La única forma de frenar el brote de cólera es garantizar el suministro de agua potable a la población

Se debe concienciar a los haitianos para que, bajo ningún concepto, beban agua de los ríos y riachuelos infectados

MADRID, 25 Oct. (EUROPA PRESS) -

La única manera de frenar la epidemia de cólera que se ha registrado en Haití en los últimos días es "evitar que, bajo ningún concepto, la población beba agua de los ríos y riachuelos contaminados y garantizar el suministro de agua potable, tanto en las grandes ciudades como en las zonas rurales", según afirma el jefe del Servicio de Medicina Tropical del Hospital Clinic de Barcelona, el doctor Joaquín Gascón.

En declaraciones a Europa Press, este experto, miembro de la Sociedad Española de Enfermedades Infecciosas y Microbiología Clínica (SEIMC), ha explicado que la bacteria del cólera, la 'vibrio cholerae', "se transmite principalmente a través de aguas contaminadas por las heces de las personas infectadas".

"La bacteria --comenta-- puede sobrevivir durante mucho tiempo en el agua, por lo que se recomienda aislar a las personas infectadas de forma estricta, además de evitar que las personas que las atienden entren en contacto con otros pacientes, más vulnerables a la infección, al igual que embarazadas, niños y ancianos".

Según los últimos datos ofrecidos por el Ministerio de Sanidad haitiano, se han confirmado ya más de 3.000 casos de cólera y un total de 253 muertes, la mayoría de ellas en el norte del país. En esta línea, el doctor Gascón señala que "es muy importante comenzar a tratar al afectado antes de que se produzca un daño renal o una reducción importante de los electrolitos".

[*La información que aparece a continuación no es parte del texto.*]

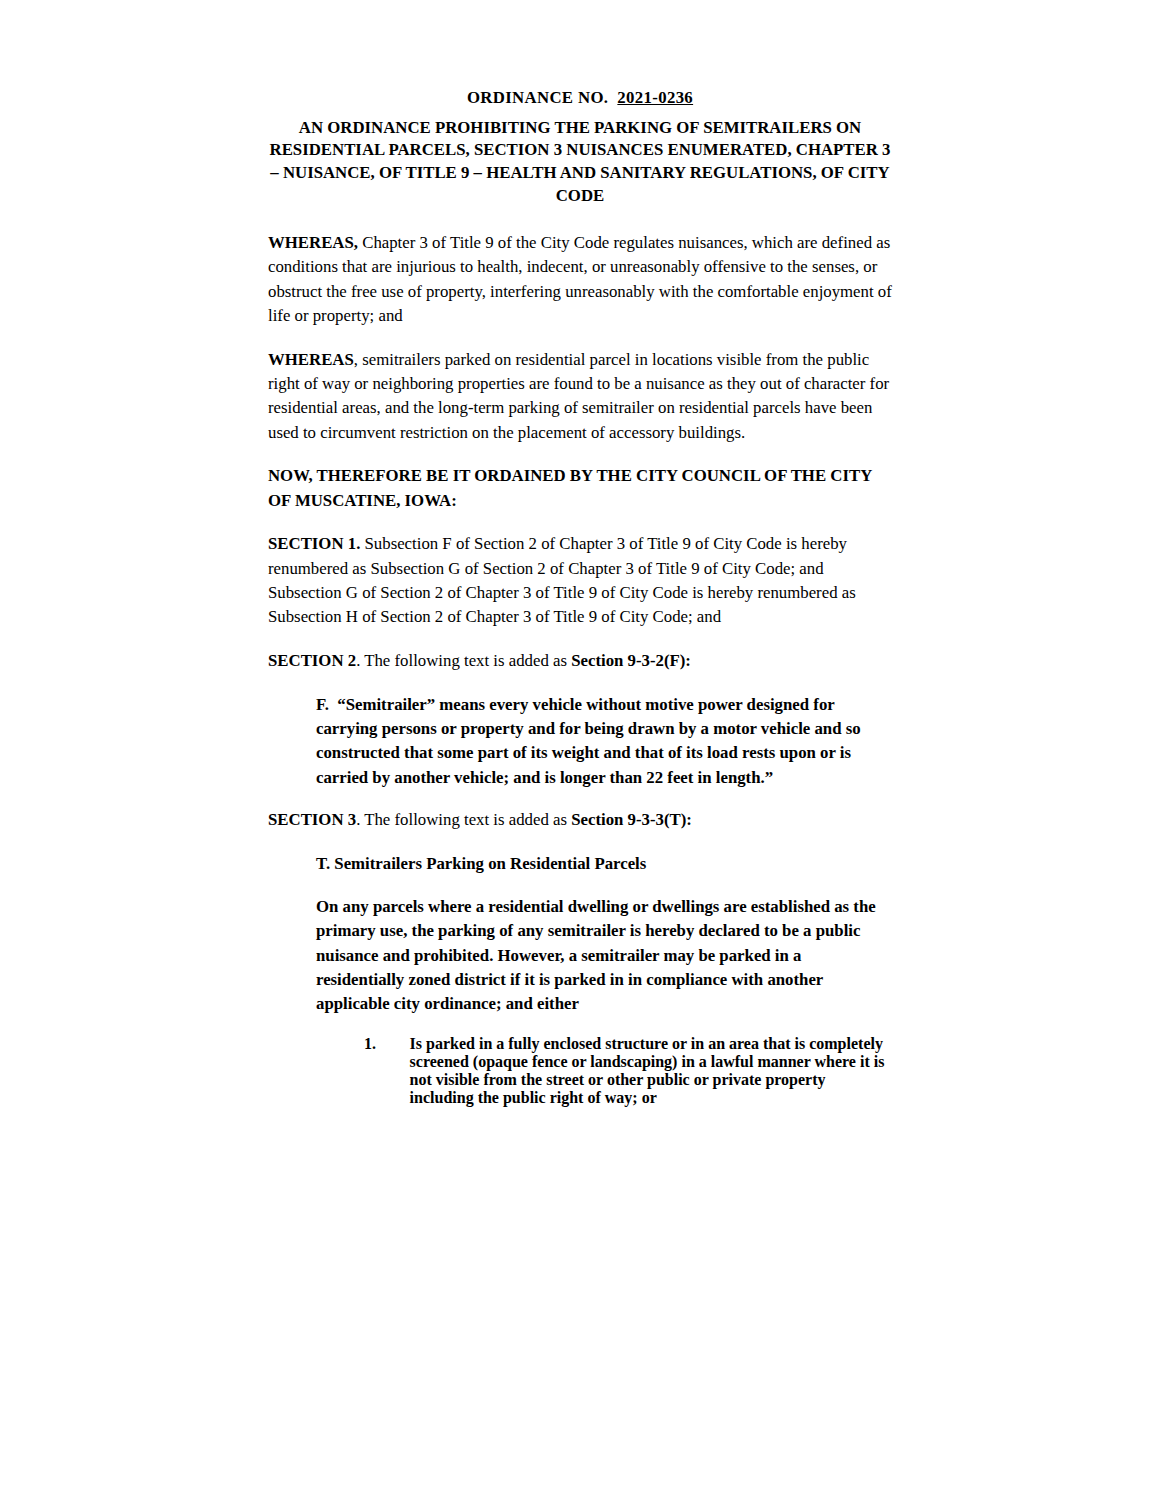ORDINANCE NO. 2021-0236
An Ordinance Prohibiting the Parking of Semitrailers on Residential Parcels, Section 3 Nuisances Enumerated, Chapter 3 – Nuisance, of Title 9 – Health and Sanitary Regulations, of City Code
WHEREAS, Chapter 3 of Title 9 of the City Code regulates nuisances, which are defined as conditions that are injurious to health, indecent, or unreasonably offensive to the senses, or obstruct the free use of property, interfering unreasonably with the comfortable enjoyment of life or property; and
WHEREAS, semitrailers parked on residential parcel in locations visible from the public right of way or neighboring properties are found to be a nuisance as they out of character for residential areas, and the long-term parking of semitrailer on residential parcels have been used to circumvent restriction on the placement of accessory buildings.
NOW, THEREFORE BE IT ORDAINED BY THE CITY COUNCIL OF THE CITY OF MUSCATINE, IOWA:
SECTION 1. Subsection F of Section 2 of Chapter 3 of Title 9 of City Code is hereby renumbered as Subsection G of Section 2 of Chapter 3 of Title 9 of City Code; and Subsection G of Section 2 of Chapter 3 of Title 9 of City Code is hereby renumbered as Subsection H of Section 2 of Chapter 3 of Title 9 of City Code; and
SECTION 2. The following text is added as Section 9-3-2(F):
F. “Semitrailer” means every vehicle without motive power designed for carrying persons or property and for being drawn by a motor vehicle and so constructed that some part of its weight and that of its load rests upon or is carried by another vehicle; and is longer than 22 feet in length.”
SECTION 3. The following text is added as Section 9-3-3(T):
T. Semitrailers Parking on Residential Parcels
On any parcels where a residential dwelling or dwellings are established as the primary use, the parking of any semitrailer is hereby declared to be a public nuisance and prohibited. However, a semitrailer may be parked in a residentially zoned district if it is parked in in compliance with another applicable city ordinance; and either
1. Is parked in a fully enclosed structure or in an area that is completely screened (opaque fence or landscaping) in a lawful manner where it is not visible from the street or other public or private property including the public right of way; or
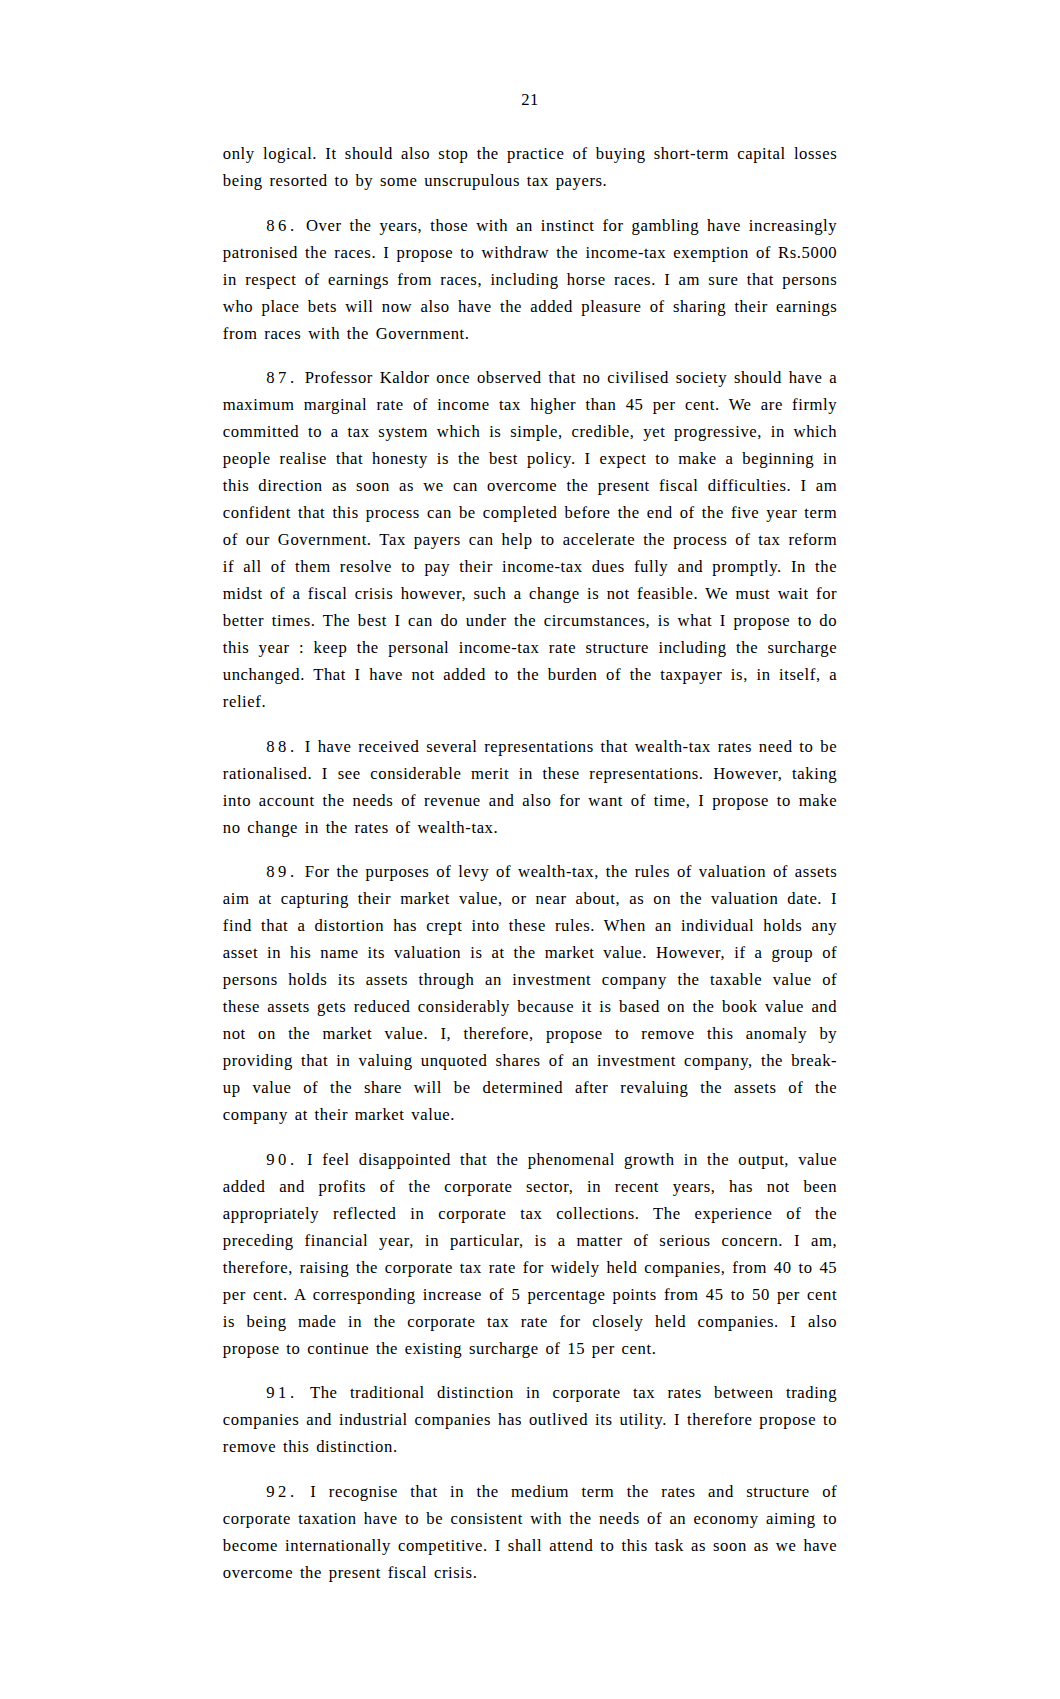21
only logical. It should also stop the practice of buying short-term capital losses being resorted to by some unscrupulous tax payers.
86. Over the years, those with an instinct for gambling have increasingly patronised the races. I propose to withdraw the income-tax exemption of Rs.5000 in respect of earnings from races, including horse races. I am sure that persons who place bets will now also have the added pleasure of sharing their earnings from races with the Government.
87. Professor Kaldor once observed that no civilised society should have a maximum marginal rate of income tax higher than 45 per cent. We are firmly committed to a tax system which is simple, credible, yet progressive, in which people realise that honesty is the best policy. I expect to make a beginning in this direction as soon as we can overcome the present fiscal difficulties. I am confident that this process can be completed before the end of the five year term of our Government. Tax payers can help to accelerate the process of tax reform if all of them resolve to pay their income-tax dues fully and promptly. In the midst of a fiscal crisis however, such a change is not feasible. We must wait for better times. The best I can do under the circumstances, is what I propose to do this year : keep the personal income-tax rate structure including the surcharge unchanged. That I have not added to the burden of the taxpayer is, in itself, a relief.
88. I have received several representations that wealth-tax rates need to be rationalised. I see considerable merit in these representations. However, taking into account the needs of revenue and also for want of time, I propose to make no change in the rates of wealth-tax.
89. For the purposes of levy of wealth-tax, the rules of valuation of assets aim at capturing their market value, or near about, as on the valuation date. I find that a distortion has crept into these rules. When an individual holds any asset in his name its valuation is at the market value. However, if a group of persons holds its assets through an investment company the taxable value of these assets gets reduced considerably because it is based on the book value and not on the market value. I, therefore, propose to remove this anomaly by providing that in valuing unquoted shares of an investment company, the break-up value of the share will be determined after revaluing the assets of the company at their market value.
90. I feel disappointed that the phenomenal growth in the output, value added and profits of the corporate sector, in recent years, has not been appropriately reflected in corporate tax collections. The experience of the preceding financial year, in particular, is a matter of serious concern. I am, therefore, raising the corporate tax rate for widely held companies, from 40 to 45 per cent. A corresponding increase of 5 percentage points from 45 to 50 per cent is being made in the corporate tax rate for closely held companies. I also propose to continue the existing surcharge of 15 per cent.
91. The traditional distinction in corporate tax rates between trading companies and industrial companies has outlived its utility. I therefore propose to remove this distinction.
92. I recognise that in the medium term the rates and structure of corporate taxation have to be consistent with the needs of an economy aiming to become internationally competitive. I shall attend to this task as soon as we have overcome the present fiscal crisis.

Por lo general, continua, "el cólera suele diferenciarse de otras enfermedades por la fuerte diarrea --que en otros casos afecta más a niños pero que con el cólera no hace distinción de edades--, vómitos y signos muy importantes de deshidratación". Una vez detectada, "lo fundamental es rehidratar al paciente, con esta acción solamente se puede curar la enfermedad", asevera.

No obstante, "también es conveniente utilizar antibióticos para acortar la duración de los síntomas, aunque lo primordial sigue siendo hidratar al paciente", insiste este especialista.

LA INFECCIÓN SUELE DURAR ENTRE 7 Y 10 DÍAS

"Una vez desaparece la diarrea (entre 7 y 10 días, dependiendo de la cepa) y se recuperan los niveles de hidratación --dice el doctor Gascón-- se considera que el paciente ya no es capaz de infectar a su entorno; sin embargo, si pasados esos días no se ha recuperado, el resultado suele ser fatal".

A diferencia de la fiebre tifoidea, otra de las enfermedades más comunes en países en vías de desarrollo como Haití, "el cólera no se cronifica", afirma. Sin embargo, "es importante que la población adopte una serie de medidas de higiene (lavado de manos, cocinado de los alimentos, etc.) para evitar nuevos contagios mediante los alimentos, por ejemplo, que también pueden ser transmisores de la enfermedad".